“Make things as simple as possible but no simpler.”
While I don’t consider myself a minimalist in any profound sense of the word, at times I do aspire to certain qualities of the movement. One reason might just be the pure exposure to this lifestyle trend, which nowadays pervades social media, wellness blogs, and the New York Times Best Seller list.
But although minimalism is surely a passing fad for many internet bandwagoners, lesser cynics argue that the growing movement indicates a response to a changing world that is increasingly more excessive, expensive, and precarious to navigate. Literal interpretations that result in neutral palettes and trips to goodwill, while often worthy efforts, only scratch the surface. For those who immerse themselves in this way of life, minimalism represents the manifestation of a broader vision that focuses on allowing material possessions to hold less power over our lives.
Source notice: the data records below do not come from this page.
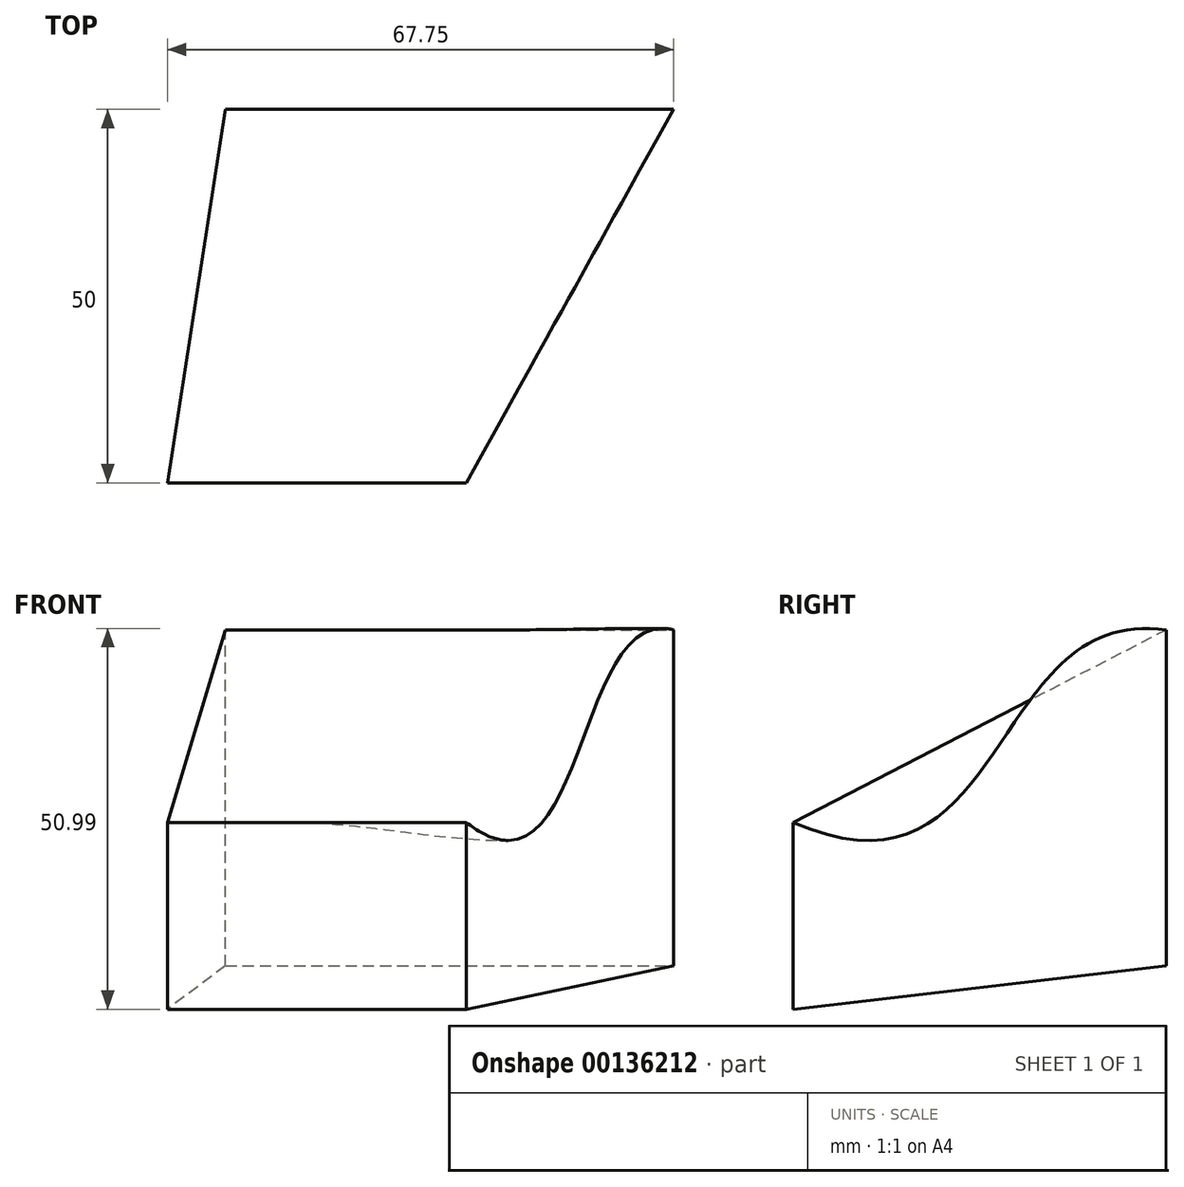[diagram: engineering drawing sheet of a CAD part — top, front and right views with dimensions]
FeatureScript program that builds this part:
annotation { "Feature Type Name" : "Feature", "Feature Type Description" : "" }
export const myFeature = defineFeature(function(context is Context, id is Id, definition is map)
    precondition{}
    {
        {
            var Q0;
            Q0=qCreatedBy(makeId("Front.planeOp"),FACE);
            var sketch = newSketch(context, id + "F0", { "sketchPlane" : qUnion([Q0])});
            skLineSegment(sketch, "E0.bottom", {"start": v(0, 0) * mm, "end": v(60, 0) * mm});
            skLineSegment(sketch, "E0.top", {"start": v(0, 45) * mm, "end": v(60, 45) * mm});
            skLineSegment(sketch, "E0.left", {"start": v(0, 0) * mm, "end": v(0, 45) * mm});
            skLineSegment(sketch, "E0.right", {"start": v(60, 0) * mm, "end": v(60, 45) * mm});
            skSolve(sketch);
        }
        {
            var Q0;
            Q0=qCreatedBy(makeId("Front.planeOp"),FACE);
            cPlane(context, id + "F1", {"entities" : qUnion([Q0]), "cplaneType" : CPlaneType.OFFSET, "offset" : 50 * mm, "width" : 150 * mm, "height" : 150 * mm});
        }
        {
            var Q0;
            Q0=qCreatedBy(id+"F1.planeOp",FACE);
            var sketch = newSketch(context, id + "F2", { "sketchPlane" : qUnion([Q0])});
            skLineSegment(sketch, "E1.bottom", {"start": v(-7.75, -5.8) * mm, "end": v(32.25, -5.8) * mm});
            skLineSegment(sketch, "E1.top", {"start": v(-7.75, 19.2) * mm, "end": v(32.25, 19.2) * mm});
            skLineSegment(sketch, "E1.left", {"start": v(-7.75, -5.8) * mm, "end": v(-7.75, 19.2) * mm});
            skLineSegment(sketch, "E1.right", {"start": v(32.25, -5.8) * mm, "end": v(32.25, 19.2) * mm});
            skSolve(sketch);
        }
        {
            var Q0;
            Q0=sQuery(id+"F0.wireOp",VERTEX,"E0.right.end");
            var Q1;
            Q1=sQuery(id+"F0.wireOp",VERTEX,"E0.bottom.end");
            var Q2;
            Q2=sQuery(id+"F2.wireOp",VERTEX,"E1.bottom.end");
            cPlane(context, id + "F3", {"entities" : qUnion([Q0, Q1, Q2]), "cplaneType" : CPlaneType.THREE_POINT, "offset" : 25 * mm, "width" : 150 * mm, "height" : 150 * mm});
        }
        {
            var Q0;
            Q0=qCreatedBy(id+"F3.planeOp",FACE);
            var sketch = newSketch(context, id + "F4", { "sketchPlane" : qUnion([Q0])});
            skFitSpline(sketch, "E2", {"points": [v(-28.07, 19.2) * mm, v(29.12, 45) * mm], "startDerivative": vector(100.52, -38.08) * mm, "endDerivative": vector(83.07, -9.98) * mm});
            skSolve(sketch);
        }
        {
            var Q0;
            Q0=makeQuery(id+"F0.imprint","IMPRINT",FACE,{"disambiguationData":[TD([[makeQuery(id+"F0.imprint","IMPRINT",EDGE,{"derivedFrom":sQuery(id+"F0.wireOp",EDGE,"E0.bottom")}),1.0]])]});
            var Q1;
            Q1=makeQuery(id+"F2.imprint","IMPRINT",FACE,{"disambiguationData":[TD([[makeQuery(id+"F2.imprint","IMPRINT",EDGE,{"derivedFrom":sQuery(id+"F2.wireOp",EDGE,"E1.bottom")}),1.0]])]});
            var Q2;
            Q2=sQuery(id+"F4.wireOp",EDGE,"E2");
            loft(context, id + "F5", {"addGuides" : true, "sheetProfilesArray" : [{ "sheetProfileEntities" : qUnion([Q0]) }, { "sheetProfileEntities" : qUnion([Q1]) }], "guidesArray" : [{ "guideEntities" : qUnion([Q2]), "guideDerivativeType" : LoftGuideDerivativeType.DEFAULT, "guideDerivativeMagnitude" : 1 }]});
        }
    });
“That doesn’t mean there’s anything inherently wrong with owning material possessions. Today’s problem seems to be the meaning we assign to our stuff: we tend to give too much meaning to our things, often forsaking our health, our relationships, our passions, our personal growth, and our desire to contribute beyond ourselves.
Minimalism is a tool to rid yourself of life’s excess in favor of focusing on what’s important—so you can find happiness, fulfillment, and freedom.”
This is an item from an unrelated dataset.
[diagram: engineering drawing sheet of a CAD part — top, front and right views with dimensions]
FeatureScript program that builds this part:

– Joshua Fields Millburn & Ryan Nicodemus aka The Minimalists
More than ever, what we choose to buy and own says more about how we live, what we care about, who we are and who we want to become.
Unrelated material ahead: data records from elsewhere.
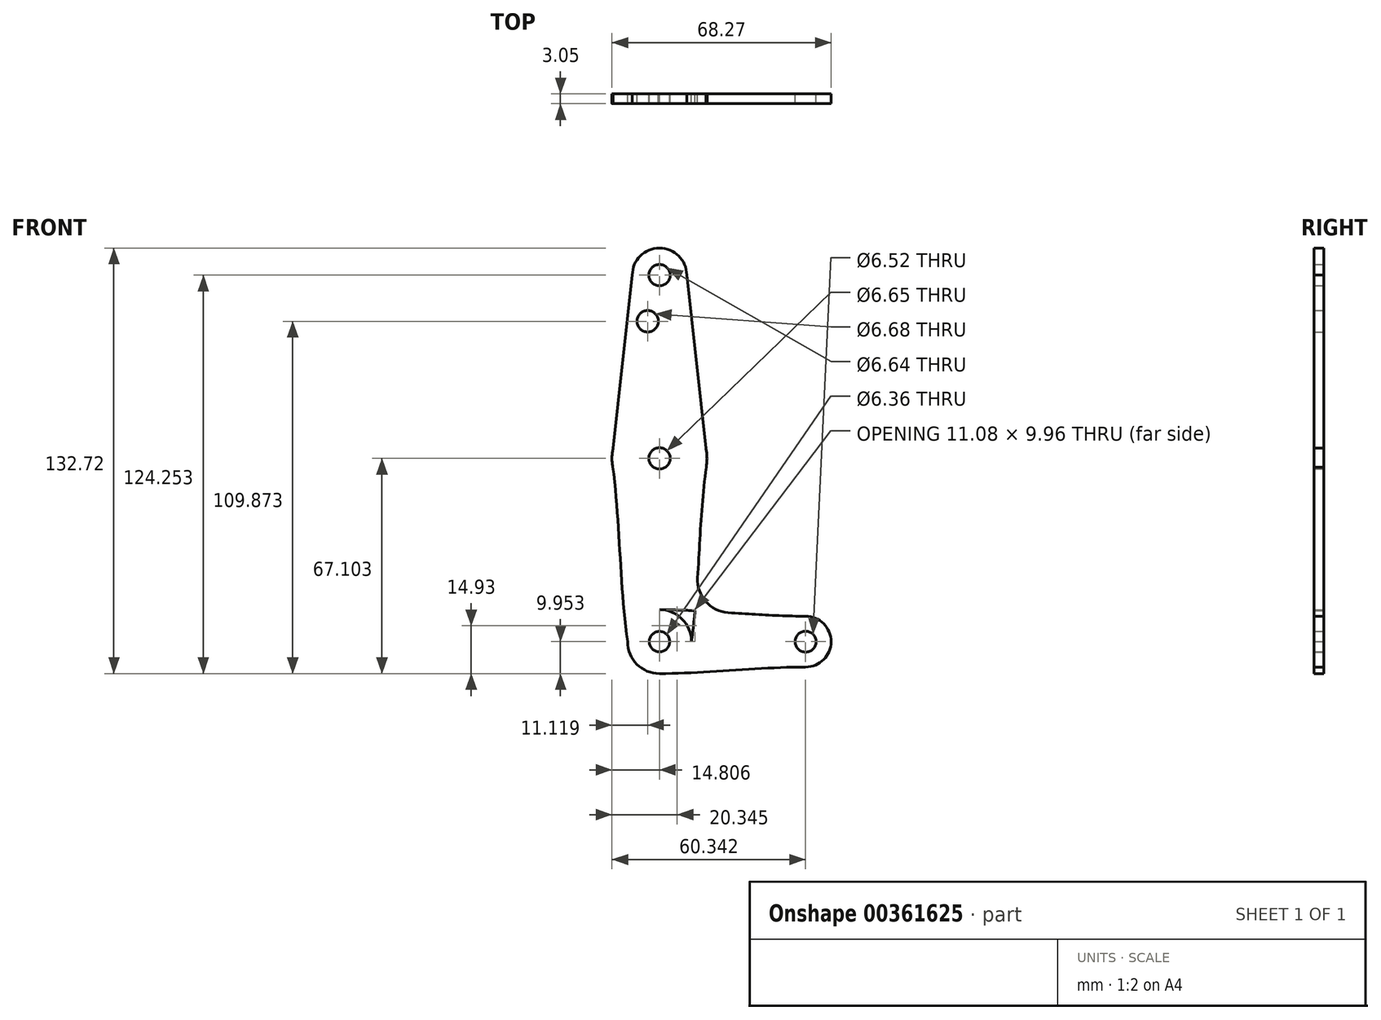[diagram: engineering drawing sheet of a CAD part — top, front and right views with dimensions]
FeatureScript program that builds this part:
annotation { "Feature Type Name" : "Feature", "Feature Type Description" : "" }
export const myFeature = defineFeature(function(context is Context, id is Id, definition is map)
    precondition{}
    {
        {
            var Q0;
            Q0=qCreatedBy(makeId("Front.planeOp"),FACE);
            var sketch = newSketch(context, id + "F0", { "sketchPlane" : qUnion([Q0])});
            skLineSegment(sketch, "E0", {"start": v(-40.37, 60.65) * mm, "end": v(-40.37, -53.65) * mm});
            skCircle(sketch, "E1", {"center": v(-40.37, 60.65) * mm, "radius": 8.47 * mm});
            skCircle(sketch, "E2", {"center": v(-40.37, 3.5) * mm, "radius": 14.8 * mm});
            skCircle(sketch, "E3", {"center": v(-40.37, -53.65) * mm, "radius": 9.96 * mm});
            skLineSegment(sketch, "E4", {"start": v(-40.37, -53.65) * mm, "end": v(5.16, -53.65) * mm});
            skCircle(sketch, "E5", {"center": v(5.16, -53.65) * mm, "radius": 7.93 * mm});
            skFitSpline(sketch, "E6", {"points": [v(-31.9, 60.65) * mm, v(-25.56, 3.5) * mm], "startDerivative": vector(6.34, -57.15) * mm, "endDerivative": vector(6.34, -57.15) * mm});
            skFitSpline(sketch, "E7", {"points": [v(-25.62, 2.2) * mm, v(-30.42, -53.65) * mm], "startDerivative": vector(-7.91, -55.65) * mm, "endDerivative": vector(-7.91, -55.65) * mm});
            skFitSpline(sketch, "E8", {"points": [v(-48.84, 60.65) * mm, v(-55.18, 3.5) * mm], "startDerivative": vector(-6.34, -57.15) * mm, "endDerivative": vector(-6.34, -57.15) * mm});
            skFitSpline(sketch, "E9", {"points": [v(-55.1, 2.03) * mm, v(-50.33, -53.65) * mm], "startDerivative": vector(7.91, -55.68) * mm, "endDerivative": vector(7.91, -55.68) * mm});
            skFitSpline(sketch, "E10", {"points": [v(5.16, -45.72) * mm, v(-40.37, -43.7) * mm], "startDerivative": vector(-44.43, 0) * mm, "endDerivative": vector(-44.43, 0) * mm});
            skFitSpline(sketch, "E11", {"points": [v(5.16, -61.58) * mm, v(-40.37, -63.6) * mm], "startDerivative": vector(-44.43, 0) * mm, "endDerivative": vector(-44.43, 0) * mm});
            skCircle(sketch, "E12", {"center": v(-40.37, 60.65) * mm, "radius": 3.32 * mm});
            skCircle(sketch, "E13", {"center": v(-44.06, 46.27) * mm, "radius": 3.34 * mm});
            skCircle(sketch, "E14", {"center": v(-40.37, -53.65) * mm, "radius": 3.18 * mm});
            skCircle(sketch, "E15", {"center": v(5.16, -53.65) * mm, "radius": 3.26 * mm});
            skCircle(sketch, "E16", {"center": v(-40.37, 3.5) * mm, "radius": 3.32 * mm});
            skArc(sketch, "E17.filletArc", {"start": v(-28.5, -33.75) * mm, "mid": v(-25.98, -41.15) * mm, "end": v(-18.97, -44.62) * mm});
            skSolve(sketch);
        }
        {
            var Q0;
            Q0 = qSketchRegion(id + "F0", true);
            var Q1;
            {var subQ0=sQuery(id+"F0.wireOp",EDGE,"E3");var subQ1=sQuery(id+"F0.wireOp",EDGE,"E0");var subQ2=makeQuery(id+"F0.imprint","INTERSECT",VERTEX,{"derivedFrom":[subQ1,subQ0]});Q1=makeQuery(id+"F0.imprint","IMPRINT",FACE,{"disambiguationData":[TD([[makeQuery(id+"F0.imprint","IMPRINT",EDGE,{"disambiguationData":[TD([[subQ2,-1.0]])],"derivedFrom":subQ1}),1.0]])]});}
            extrude(context, id + "F1", {"entities" : qUnion([Q0, Q1]), "depth" : 3.05 * mm});
        }
    });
One offshoots that I’ve somewhat successfully incorporated into my life is the minimalist closet.
Advocates of the minimal wardrobes point to many BENEFITS that result from a smaller, more composed collection of clothing:
- A smaller environmental footprint: Buying new stuff means making new stuff means more miles for transportation and shipping, manufacturing, and overall energy use. By consuming less you make less impact on the earth’s natural resources. Emphasizing quality over quantity helps us avoid fast-fashion pieces that can wear out quickly.
- A healthier checking account: Because you’ve made such conscious choices concerning how to organize what you wear, you’re less likely to seek therapy through retail and purchase new items impulsively.
- A better sense of personal style: Limiting your options and eliminating the noise from your closet helps cultivate and embrace what you like to wear and what looks and feels good.
- More time: Minimalist dressers spend less energy worrying about what to wear and have more time to pursue, discover, and enjoy the things that are important to them.
A minimalist wardrobe can take many forms, and really, there are no hard and fast rules. But a few STRATEGIES have become particularly popular for those who want to mindfully pare down:
- The “Capsule”: A seasonally curated collection of anywhere between 30-40 items rotated and updated 2 to 4 times per year. For inspiration try: Un-Fancy, Be More With Less
- The “French Five Piece Wardrobe”: A collection of staples, kept fresh with the addition of 5 new items purchased bi-yearly. The idea here is to punch up a classic look by purchasing seasonal clothes that you love at the best quality you can afford. See it in action at: daarboven, WhoWhatWear
- The “Uniform”: Iconic, ambitious, confident and bold. Steve Jobs in an Issey Miyake black mock turtleneck. Tom Wolfe’s head-turning white suit. Ironically, a surprising number of top fashion designers and editors, whose businesses depend on evolving trends, rely on wardrobes based in repetition (among these: Vogue’s Grace Coddington and Anna Wintour, Vera Wang, Karl Lagerfeld, and Michael Kors). Call it the epitome of style for those fiercely independent and prone to decision fatigue. And you can, too: Writer Alice Gregory on her turtlenecks and matchstick jeans, Matilda Kahl, Art Director, on how she created an office uniform of white shirts and black pants
Some of us enjoy playing with our style while others find it anxiety-inducing and/or tedious. But for both camps, minimalism can help improve the experience of getting dressed. A super important thing to note from The Blissful Mind:
“Decluttering your home and closet doesn’t make you a minimalist. After all, you could declutter everything only to replace it with new stuff.”
Ultimately, whether diving head first into a lifetime of basic black, or just experimenting with wearing and purchasing fewer items for a season, these exercises should inspire us to do more with what we have and think more carefully about the relationship we have with our material possessions.